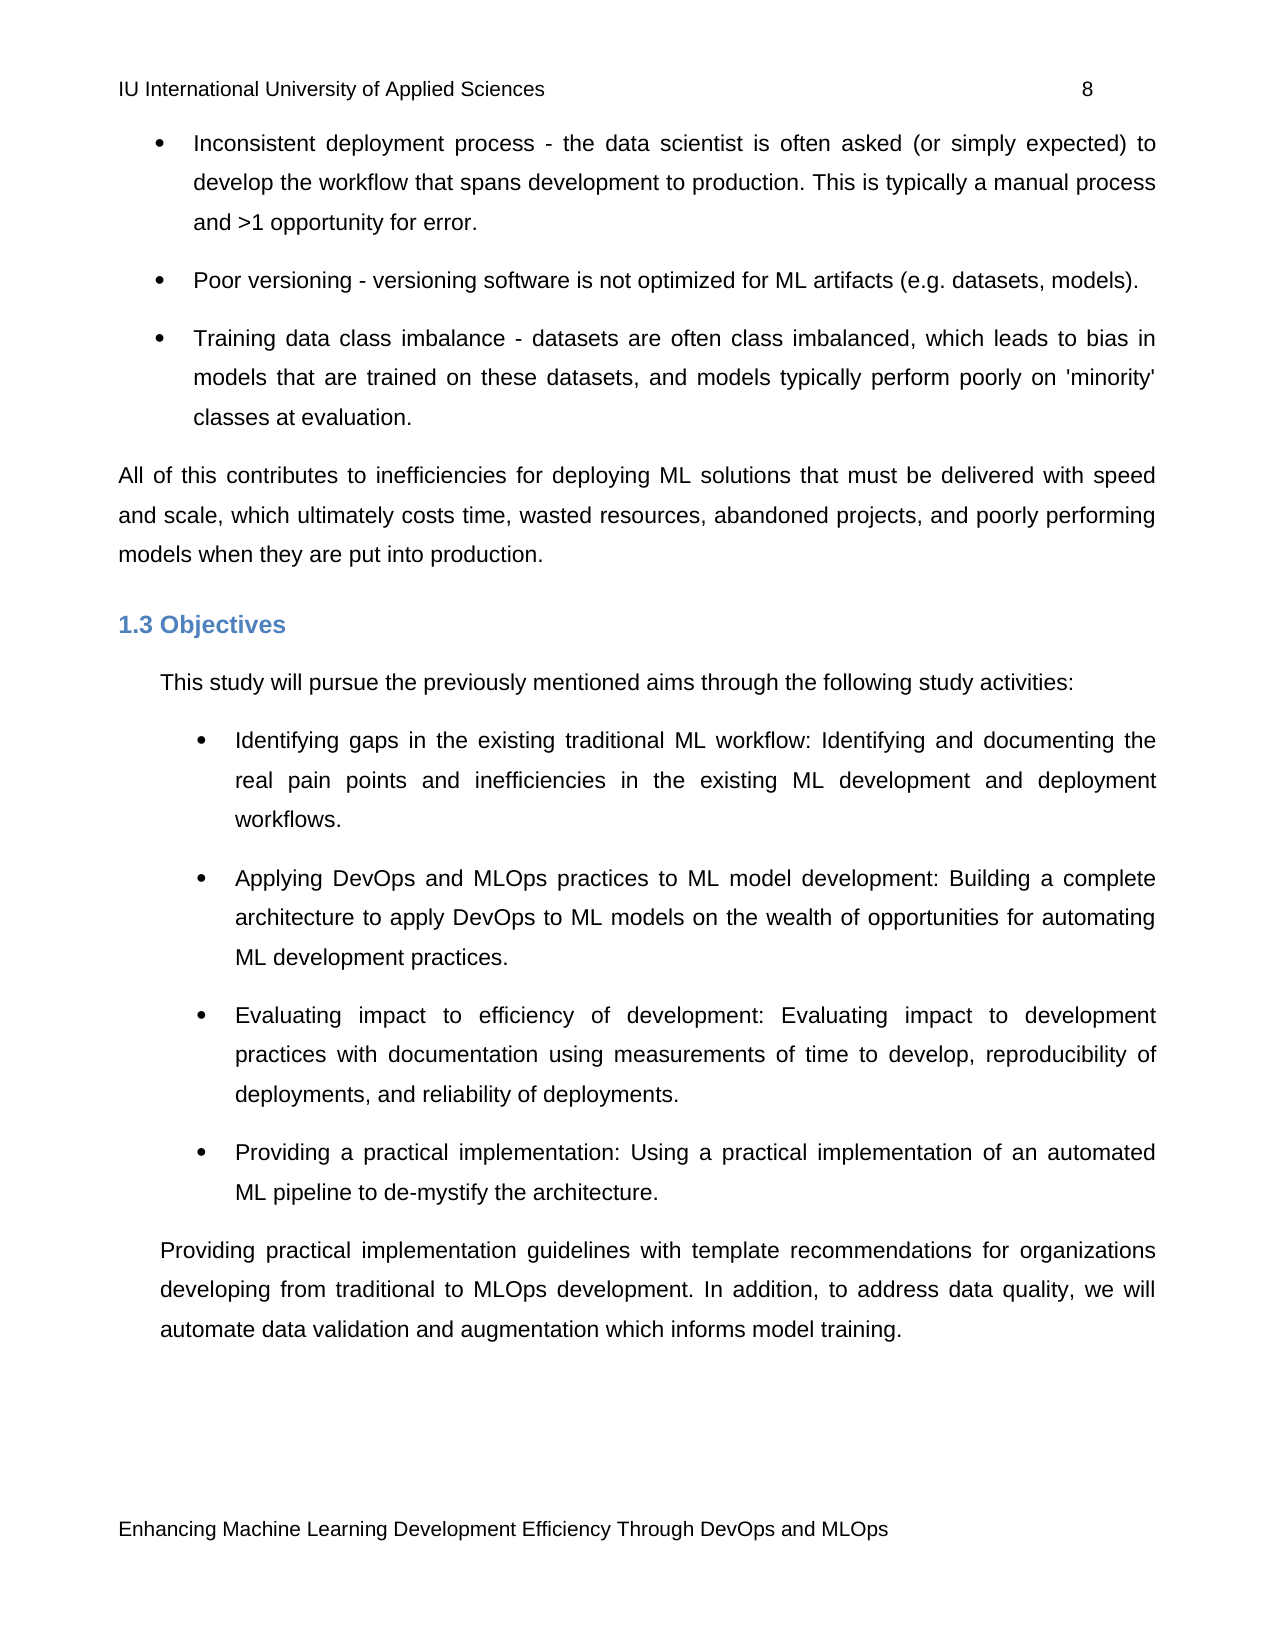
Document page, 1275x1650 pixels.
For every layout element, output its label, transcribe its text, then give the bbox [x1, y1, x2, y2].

list Poor versioning - versioning software is not optimized for ML artifacts (e.g. datasets, models). [156, 267, 1157, 293]
list Providing a practical implementation: Using a practical implementation of an automated ML pipeline to de-mystify the architecture. [197, 1139, 1157, 1205]
list Identifying gaps in the existing traditional ML workflow: Identifying and documenting the real pain points and inefficiencies in the existing ML development and deployment workflows. [197, 727, 1157, 833]
text All of this contributes to inefficiencies for deploying ML solutions that must be delivered with speed and scale, which ultimately costs time, wasted resources, abandoned projects, and poorly performing models when they are put into production. [118, 462, 1157, 567]
list Training data class imbalance - datasets are often class imbalanced, which leads to bias in models that are trained on these datasets, and models typically perform poorly on 'minority' classes at evaluation. [156, 325, 1157, 430]
text Providing practical implementation guidelines with template recommendations for organizations developing from traditional to MLOps development. In addition, to address data quality, we will automate data validation and augmentation which informs model training. [160, 1237, 1157, 1342]
text This study will pursue the previously mentioned aims through the following study activities: [160, 669, 1157, 696]
list Evaluating impact to efficiency of development: Evaluating impact to development practices with documentation using measurements of time to develop, reproducibility of deployments, and reliability of deployments. [197, 1002, 1157, 1107]
subtitle 1.3 Objectives [118, 611, 1157, 639]
list Inconsistent deployment process - the data scientist is often asked (or simply expected) to develop the workflow that spans development to production. This is typically a manual process and >1 opportunity for error. [156, 129, 1157, 235]
list Applying DevOps and MLOps practices to ML model development: Building a complete architecture to apply DevOps to ML models on the wealth of opportunities for automating ML development practices. [197, 865, 1157, 970]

------------------------------

WHAT YOU WILL DO: Exclude every picture and restate the listing word for word.

ANSWER BOX:
Document page, 1275x1650 pixels.
For every layout element, output its label, transcribe its text, then give the bbox [x1, y1, x2, y2].

list Poor versioning - versioning software is not optimized for ML artifacts (e.g. datasets, models). [156, 267, 1157, 293]
list Providing a practical implementation: Using a practical implementation of an automated ML pipeline to de-mystify the architecture. [197, 1139, 1157, 1205]
list Identifying gaps in the existing traditional ML workflow: Identifying and documenting the real pain points and inefficiencies in the existing ML development and deployment workflows. [197, 727, 1157, 833]
text All of this contributes to inefficiencies for deploying ML solutions that must be delivered with speed and scale, which ultimately costs time, wasted resources, abandoned projects, and poorly performing models when they are put into production. [118, 462, 1157, 567]
list Training data class imbalance - datasets are often class imbalanced, which leads to bias in models that are trained on these datasets, and models typically perform poorly on 'minority' classes at evaluation. [156, 325, 1157, 430]
text Providing practical implementation guidelines with template recommendations for organizations developing from traditional to MLOps development. In addition, to address data quality, we will automate data validation and augmentation which informs model training. [160, 1237, 1157, 1342]
text This study will pursue the previously mentioned aims through the following study activities: [160, 669, 1157, 696]
list Evaluating impact to efficiency of development: Evaluating impact to development practices with documentation using measurements of time to develop, reproducibility of deployments, and reliability of deployments. [197, 1002, 1157, 1107]
subtitle 1.3 Objectives [118, 611, 1157, 639]
list Inconsistent deployment process - the data scientist is often asked (or simply expected) to develop the workflow that spans development to production. This is typically a manual process and >1 opportunity for error. [156, 129, 1157, 235]
list Applying DevOps and MLOps practices to ML model development: Building a complete architecture to apply DevOps to ML models on the wealth of opportunities for automating ML development practices. [197, 865, 1157, 970]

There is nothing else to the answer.